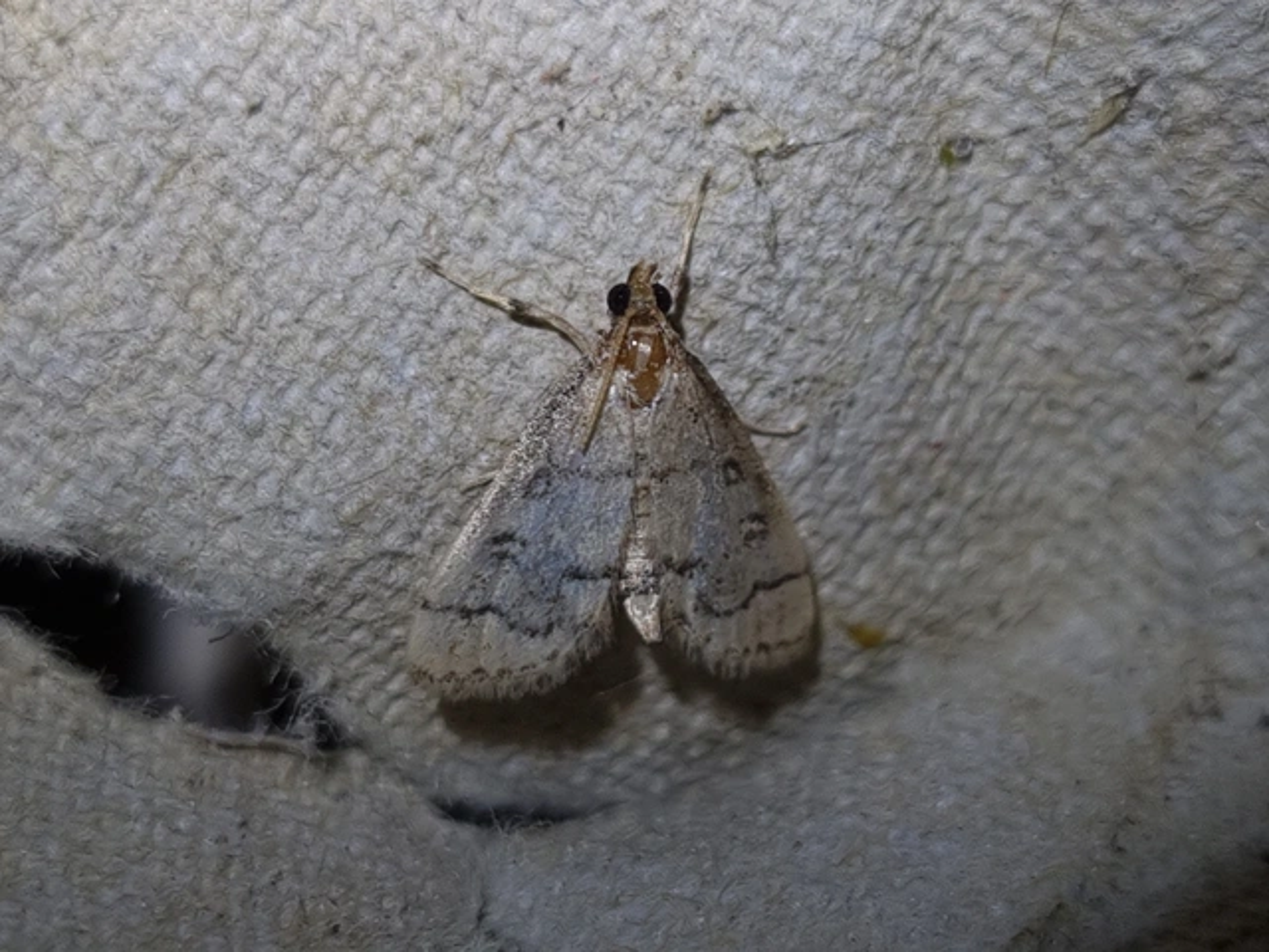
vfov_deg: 53.1
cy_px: 476
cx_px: 634
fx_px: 953
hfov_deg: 67.3
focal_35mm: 26
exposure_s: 1/200
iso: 50
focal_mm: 5.4
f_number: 1.8
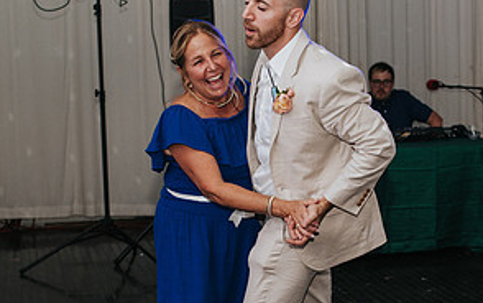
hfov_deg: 25.1
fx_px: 1080
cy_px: 234
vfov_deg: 15.8
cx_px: 300
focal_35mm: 82
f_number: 2.8
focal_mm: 35
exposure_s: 1/200
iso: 1000
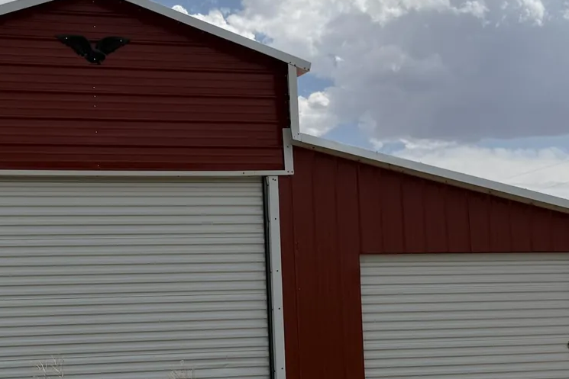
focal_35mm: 67
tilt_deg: +4.4
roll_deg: +2.9
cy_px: 283
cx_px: 95
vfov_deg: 20.2
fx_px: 1059
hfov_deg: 29.2
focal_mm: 6.76
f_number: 1.78
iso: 80
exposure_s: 1/11905
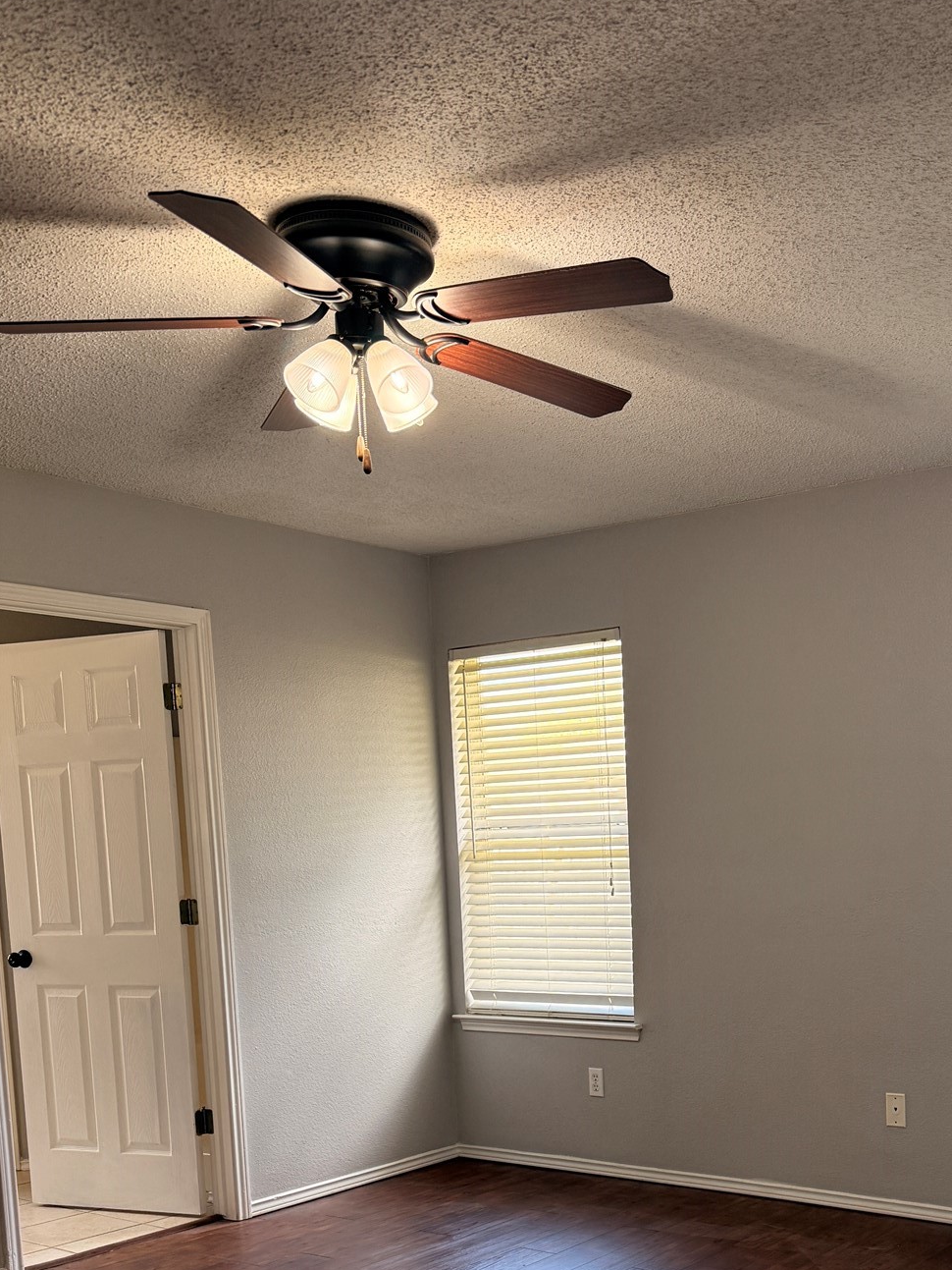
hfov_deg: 36.6
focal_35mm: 38
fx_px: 1393
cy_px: 992
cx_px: 748
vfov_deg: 46.7
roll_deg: +0.9
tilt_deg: -4.9
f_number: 1.78
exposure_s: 1/151
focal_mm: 6.76
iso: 200
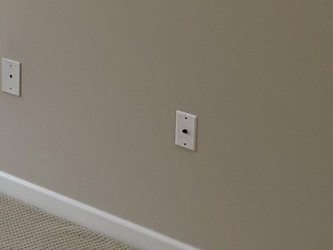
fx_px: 1164
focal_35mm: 121
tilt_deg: -2.7
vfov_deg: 11.3
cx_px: -424
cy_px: -216
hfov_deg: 13.0
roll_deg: -0.9
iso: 100
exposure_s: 1/120
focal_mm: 6.76
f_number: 1.78
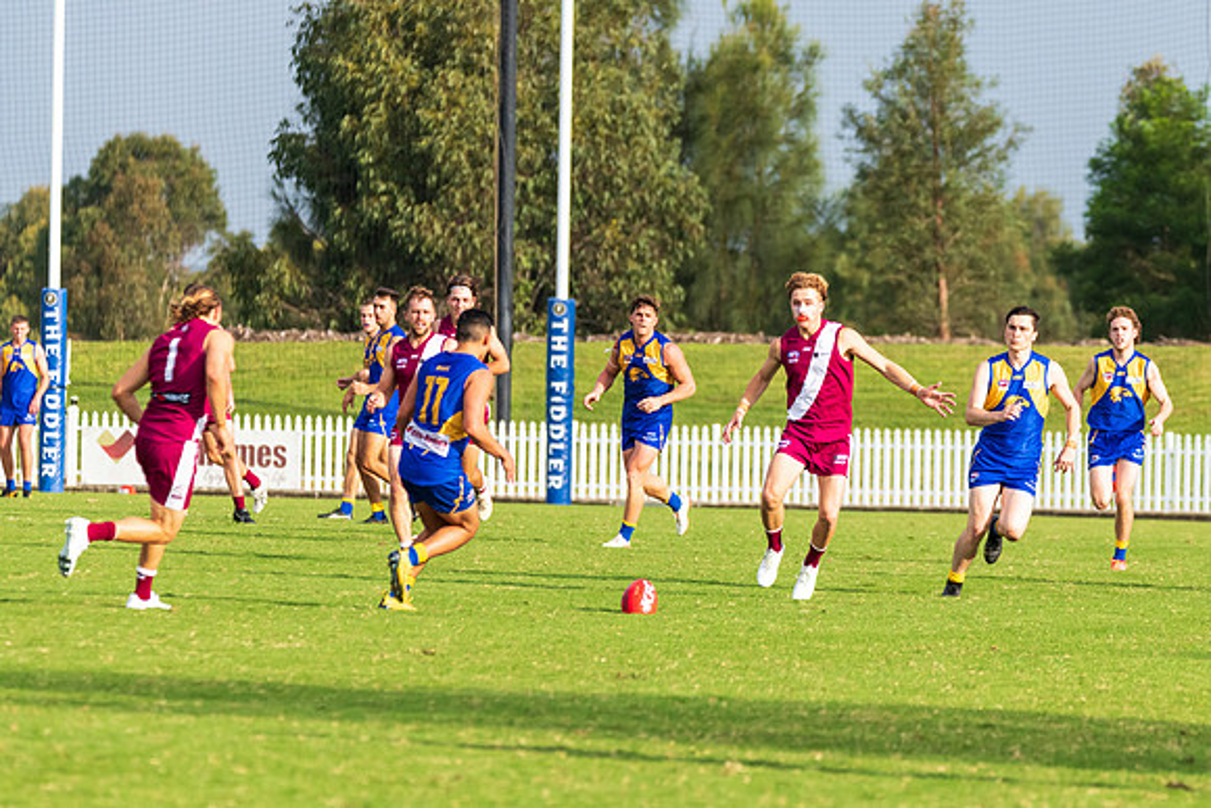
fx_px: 11278
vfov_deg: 4.1
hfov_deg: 6.1
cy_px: 350
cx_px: 725
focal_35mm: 335
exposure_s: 1/2500
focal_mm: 280
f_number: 5.6
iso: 800
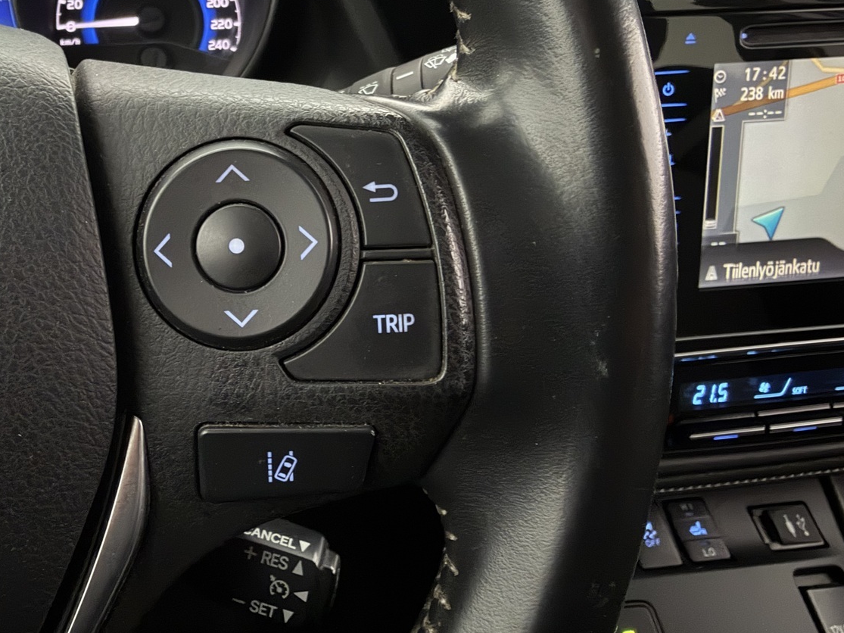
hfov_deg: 57.8
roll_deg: +1.3
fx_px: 756
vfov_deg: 45.1
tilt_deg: -24.9
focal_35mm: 31
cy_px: 246
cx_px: 330
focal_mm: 2.22
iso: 500
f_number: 2.2
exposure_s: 1/13
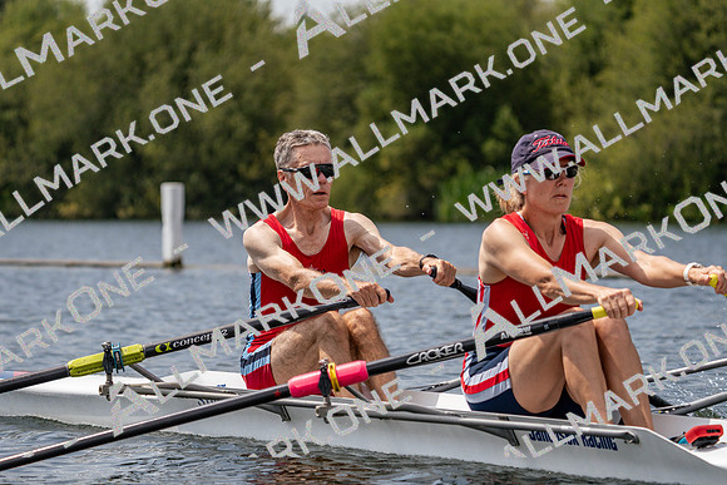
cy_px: 242
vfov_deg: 6.9
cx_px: 364
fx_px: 4040
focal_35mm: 200
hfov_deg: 10.3
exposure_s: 1/1600
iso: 200
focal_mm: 200
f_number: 5.6
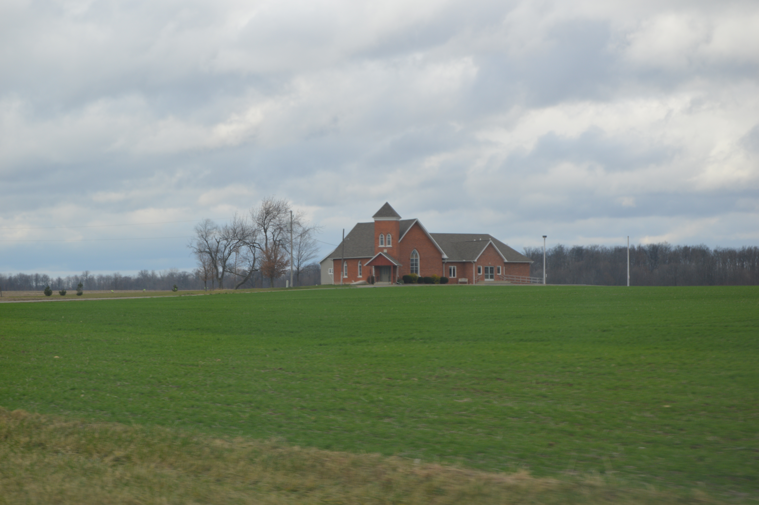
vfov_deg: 16.5
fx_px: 1738
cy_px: 252
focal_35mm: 82
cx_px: 380
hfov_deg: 24.6
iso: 100
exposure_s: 1/200
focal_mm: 55
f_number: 7.1
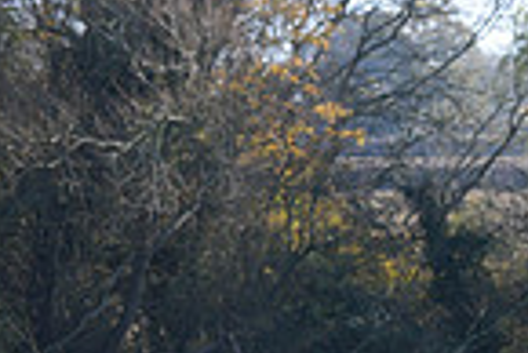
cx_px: 947
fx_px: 5975
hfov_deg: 5.0
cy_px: 539
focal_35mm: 407
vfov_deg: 3.4
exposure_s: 1/1250
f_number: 5
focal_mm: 102
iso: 1000
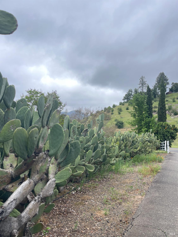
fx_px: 171
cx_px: 89
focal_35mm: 25
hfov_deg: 54.9
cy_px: 118
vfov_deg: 69.4
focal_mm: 5.1
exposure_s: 1/540
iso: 32
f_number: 1.6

--- --- ---

Instructions for the task
Start at the line above containing "vfov_deg: 6.9" and stop at the line containing "exposure_s: 1/1250": print those lines and everything between them exactly, but not the pictures.

Expected answer
vfov_deg: 6.9
cx_px: 364
fx_px: 4040
focal_35mm: 200
hfov_deg: 10.3
exposure_s: 1/1600
iso: 200
focal_mm: 200
f_number: 5.6
vfov_deg: 16.5
fx_px: 1738
cy_px: 252
focal_35mm: 82
cx_px: 380
hfov_deg: 24.6
iso: 100
exposure_s: 1/200
focal_mm: 55
f_number: 7.1
cx_px: 947
fx_px: 5975
hfov_deg: 5.0
cy_px: 539
focal_35mm: 407
vfov_deg: 3.4
exposure_s: 1/1250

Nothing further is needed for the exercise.